Segment Start: Passage provided

MELOIDAE Gyllenhal, 1810
These large, distinctive beetles are sometimes encountered on the ground or among grass etc. in bright sunshine. All species are very local.
POLYPHAGA Emery, 1886
TENEBRIONOIDEA Latreille, 1802
This is a large family of about 3000 species in 120 genera and 4 subfamilies, they are distributed worldwide with the exception of New Zealand and most of the Polynesian islands and the greatest diversity is in open and arid tropical, subtropical and steppe regions; about 50 genera occur in the New World of which 22 are Nearctic, and of the 80 or so Old world genera 53 are Palaearctic, 40 are Afrotropical, and 22 are Oriental while only 7 occur in Australia. The European fauna includes 210 species although only 19 occur in central regions and 10 extend to the UK. Several genera include well-known or notorious species and there are many agricultural pest species but much of the family, especially in Old World regions, is in need of revision. Of the 4 subfamilies only one is of restricted distribution;
Eleticinae Wellman, 1910 includes 4 tribes and is restricted to South America, Africa, India and Southeast Asia. Derideini Wellman, 1910 includes 4 genera, 3 of which, including the large genus Iselma Haag-Rutenberg, 1879, are restricted to Africa while the 3 species of Anthicoxenus Fairmaire & Germain, 1860 are endemic to Chile. Eleticini Welman, 1910 includes 3 genera, 2 of which are monotypic and Neotropical; Serrospasta Selander, 1966 is endemic to Colombia and Eospasta Selander, 1966 is endemic to Chile. The remaining genus, Eletica Dejean, 1834 is restricted to central and southern Africa, it includes >70 species and is most diverse in the Congo. Morphozonitini Kaszab, 1969 includes 4 small genera and is restricted to central and southern Africa. Spasticini Kaszab, 1959 includes 3 Neotropical genera.

Segment End: Passage provided
Segment Start: Records

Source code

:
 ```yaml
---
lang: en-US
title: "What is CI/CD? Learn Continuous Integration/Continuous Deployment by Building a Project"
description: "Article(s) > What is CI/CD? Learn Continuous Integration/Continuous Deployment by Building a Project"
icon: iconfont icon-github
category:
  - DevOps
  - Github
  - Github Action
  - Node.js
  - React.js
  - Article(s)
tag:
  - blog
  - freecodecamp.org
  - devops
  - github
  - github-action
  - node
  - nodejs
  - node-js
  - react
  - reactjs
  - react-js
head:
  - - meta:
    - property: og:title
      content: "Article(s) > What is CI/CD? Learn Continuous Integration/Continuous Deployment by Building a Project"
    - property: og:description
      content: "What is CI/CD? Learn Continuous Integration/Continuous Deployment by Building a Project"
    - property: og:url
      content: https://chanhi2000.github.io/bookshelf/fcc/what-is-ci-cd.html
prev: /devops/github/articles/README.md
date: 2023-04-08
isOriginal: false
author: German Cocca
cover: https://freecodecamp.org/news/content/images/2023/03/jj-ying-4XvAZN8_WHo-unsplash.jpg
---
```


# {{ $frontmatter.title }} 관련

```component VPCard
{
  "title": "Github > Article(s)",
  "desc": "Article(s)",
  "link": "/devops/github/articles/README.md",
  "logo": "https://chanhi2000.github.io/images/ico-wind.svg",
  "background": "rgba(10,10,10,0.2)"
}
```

Segment End: Records

Carry on the text about the beetle family Meloidae from its last sentence.

# [Output for this exercise]
Nemognathinae Laporte, 1840 includes 2 tribes and about 10 genera and occurs mostly in warmer areas worldwide. Horiini Latreille, 1802 includes 3 genera and is pan-tropical with the greatest diversity in Africa. Nemognathini Laporte, 1840 is dominated by a few large and very widespread genera e.g. Nemognatha Illiger, 1807 (80 spp.) and Zonitis Fabricius, 1775 (>160 spp.) but some are more restricted e.g. Palaestrida White, 1846 and Palaestra Laporte, 1840 are Australian, Apalus Fabricius, 1775 is an Old World, mostly African genus, and Gnathium Kirby, 1818 is a New World, mostly Nearctic genus. The 18 species of Sitaris Latreille, 1802 are Palaearctic, most are of restricted distribution in warmer areas of Europe and northwest Africa but the very widespread S. muralis (Forster, 1771) extends north and is established in the UK. The monotypic Allendesalazaria Escalera, 1910 is endemic to Morocco and Algeria.
Tetraonycinae Boving & Craighead, 1931 includes 3 genera, of which 2 are probably monotypic, and is primarily Neotropical; only 5 species of the large genus Tetraonyx Latreille, 1805, which includes >100 species, occur in North America.
Meloinae Gyllenhal, 1810 is by far the largest subfamily, it is divided into various tribes but the group is very widespread, diverse and poorly understood and so various systems will be found in the literature but the following tribes are variously recognized.
Cerocomini Leach, 1815 includes 6 genera which, with the exception of the single small genus Somalarthrocera Turco & Bologna, 2008 from Kenya and Somalia, is distributed around the Mediterranean; the largest genus Cerocoma Geoffroy, 1762 includes 30 species, 13 of which occur in Europe. None occur in the UK.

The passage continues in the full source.